• Data records
..........

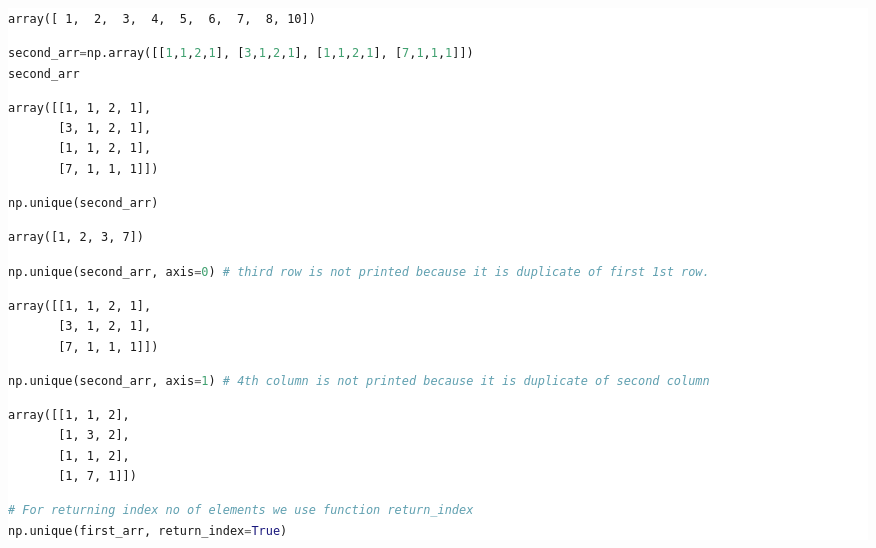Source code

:


    array([ 1,  2,  3,  4,  5,  6,  7,  8, 10])




```python
second_arr=np.array([[1,1,2,1], [3,1,2,1], [1,1,2,1], [7,1,1,1]])
second_arr
```




    array([[1, 1, 2, 1],
           [3, 1, 2, 1],
           [1, 1, 2, 1],
           [7, 1, 1, 1]])




```python
np.unique(second_arr)
```




    array([1, 2, 3, 7])




```python
np.unique(second_arr, axis=0) # third row is not printed because it is duplicate of first 1st row.
```




    array([[1, 1, 2, 1],
           [3, 1, 2, 1],
           [7, 1, 1, 1]])




```python
np.unique(second_arr, axis=1) # 4th column is not printed because it is duplicate of second column
```




    array([[1, 1, 2],
           [1, 3, 2],
           [1, 1, 2],
           [1, 7, 1]])




```python
# For returning index no of elements we use function return_index
np.unique(first_arr, return_index=True)
```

..........

• Work required
The records above should be reproduced exactly, with no pictures included.

• Exercise solution
Source code

:


    array([ 1,  2,  3,  4,  5,  6,  7,  8, 10])




```python
second_arr=np.array([[1,1,2,1], [3,1,2,1], [1,1,2,1], [7,1,1,1]])
second_arr
```




    array([[1, 1, 2, 1],
           [3, 1, 2, 1],
           [1, 1, 2, 1],
           [7, 1, 1, 1]])




```python
np.unique(second_arr)
```




    array([1, 2, 3, 7])




```python
np.unique(second_arr, axis=0) # third row is not printed because it is duplicate of first 1st row.
```




    array([[1, 1, 2, 1],
           [3, 1, 2, 1],
           [7, 1, 1, 1]])




```python
np.unique(second_arr, axis=1) # 4th column is not printed because it is duplicate of second column
```




    array([[1, 1, 2],
           [1, 3, 2],
           [1, 1, 2],
           [1, 7, 1]])




```python
# For returning index no of elements we use function return_index
np.unique(first_arr, return_index=True)
```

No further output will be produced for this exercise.